Though turning of swapping machine memory is an option, there are two reasons I do not want to go that way:
- For one, I only have 2GB of RAM. I do want the machine being most active to be able to allocate physical memory and not confine the allocation of the host system.
- I don't really feel comfortable using linux without a swap memory.
I will try the following workaround an see if it fixes things:
I will reformat the sde3 partition to ext3 and ceate a 1GB image file. I will mount that file using a loop device as swap. Since it is not a real device, it should not be affected by a process trying to access it beyond it's "physical" extends.
Get a new system. Too many people have a usb running in native linux. I have had a few usb's that stunk but not one system that stunk. There are only so many things to test. I assume you have checked the md5/shal of this iso.

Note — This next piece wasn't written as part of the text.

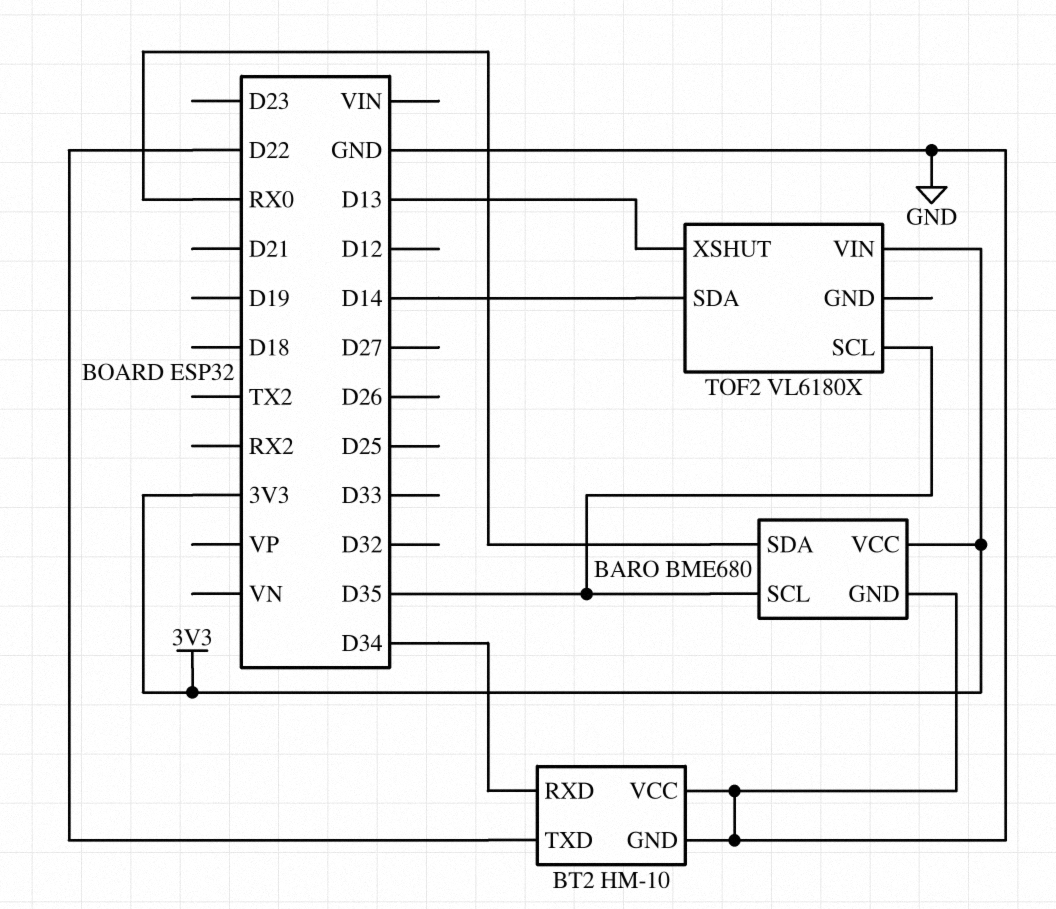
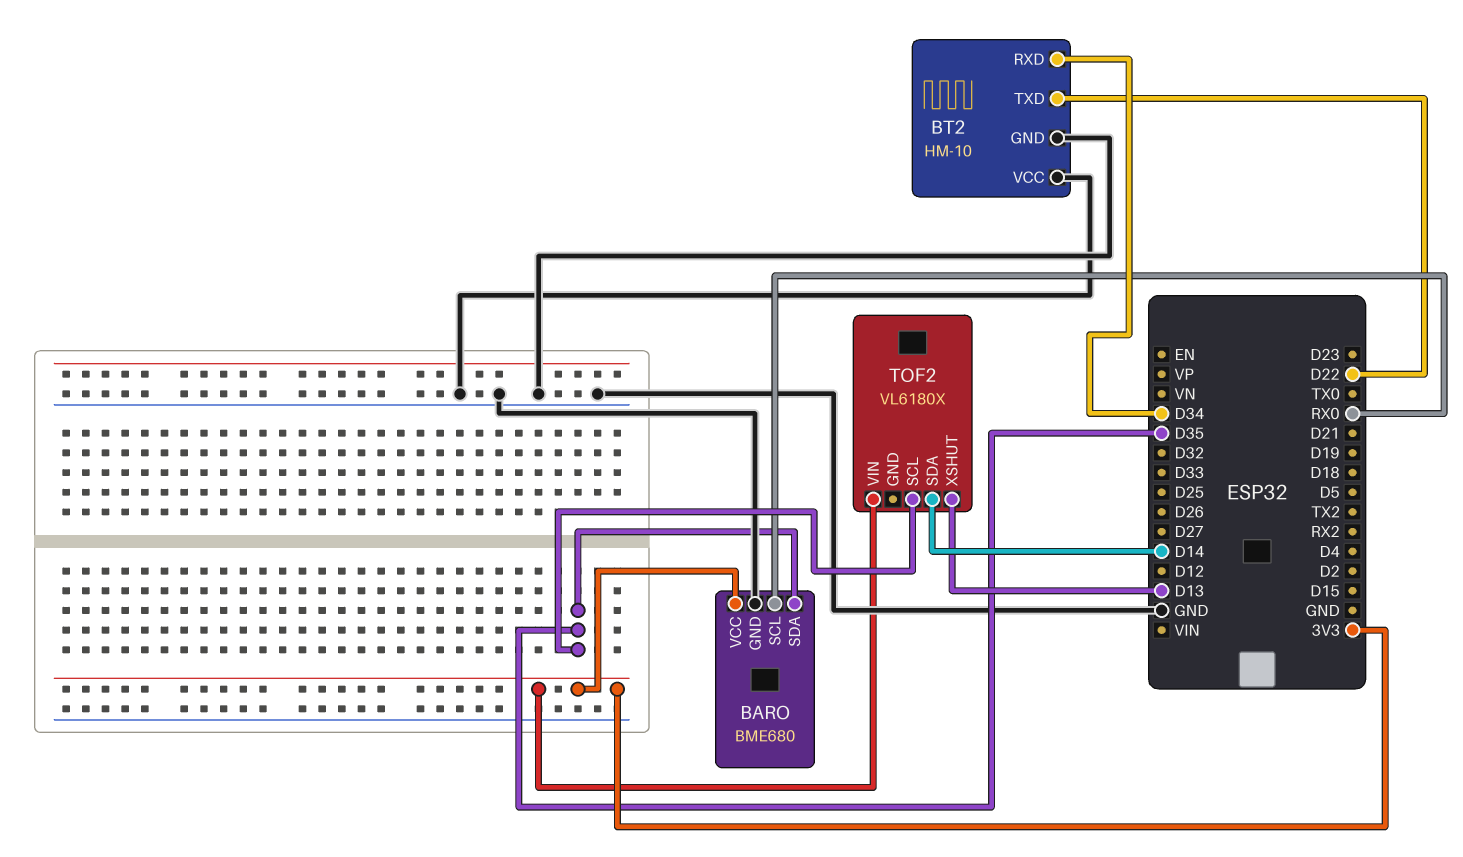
BARO pin SCL: D35 -> RX0
BARO pin SDA: RX0 -> D35

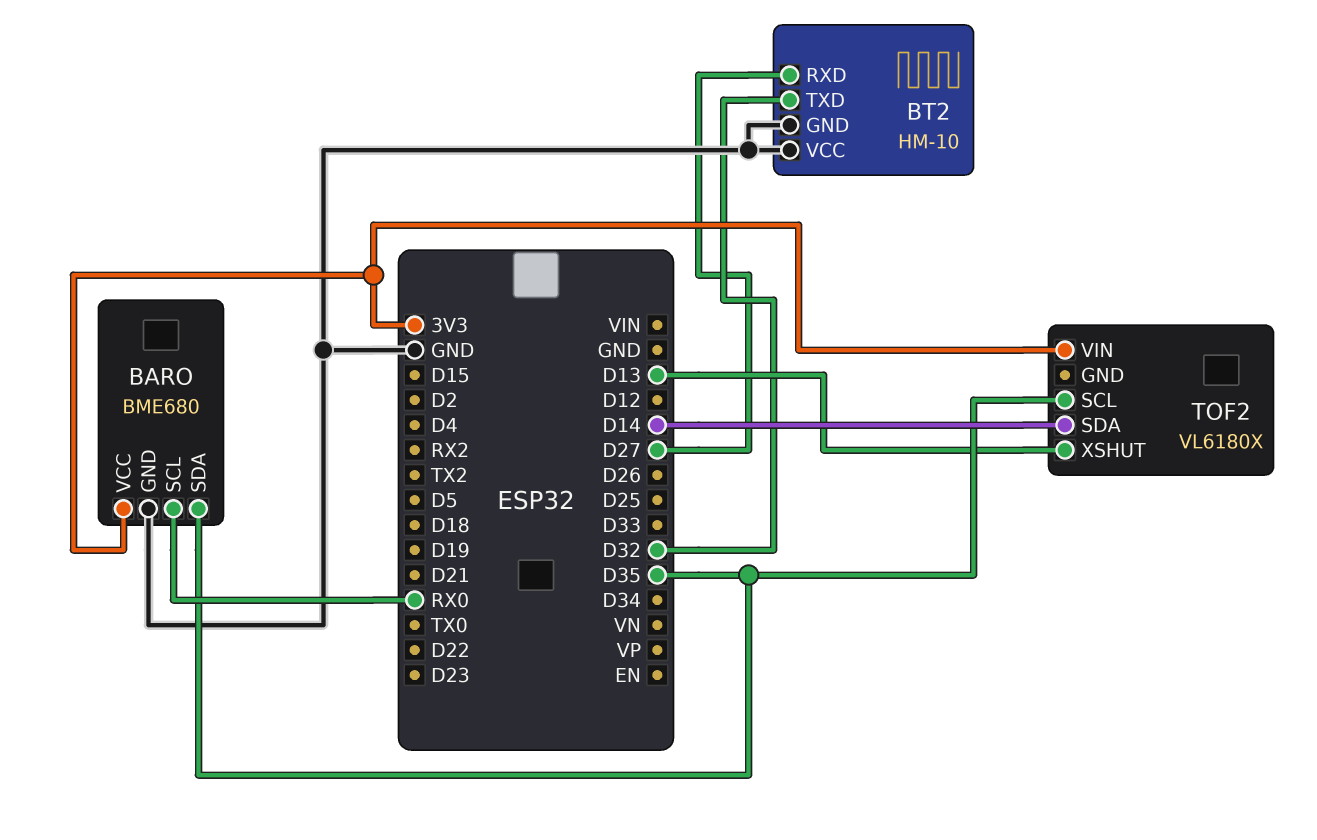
BT2 pin RXD: D34 -> D27
BT2 pin TXD: D22 -> D32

It's not the system either. Debian is ok, the installation was network based and the installer iso was verified.
I'm giving up on the stick and moving the installation onto the raid array. The stick will be used for booting and backups.
I'm flagging this thread as closed/solved. Here's a quick recap in case anyone should stumble in here:
USB Flash drive based Debian 6.0.6 installation using 3 partitions (boot/ext3,root/ext3,swap) kept corrupting the filesystem of the root partition after/during large IO operations. The stick was mainly used to run a VMWare Server Hypervisor. After running for 3 hours, the filesystem would be completely unusable (not restorable using fsck). No unreadable sectors could be found on the usb flash drive and it passed all read/write tests.
Changing VIA Chipset Parameters for USB Host (USB1.1, USB2 Full/HighSpeed);
mounting ext3 using nobarrier and sync;
disabling vmware hypervisor and associated kernel modules;
disabling and loop containing swap partition;
None found. Workaround;
Debian Root partition was simply copied from a healthy backup to a free/new 6G raid partition and the uuid's of the root partition were changed in the bootloader and fstab. The USB Drive now servers as boot partition for extlinux. No further problems detected after that.
Thank you again for your help jefro and RockDoctor.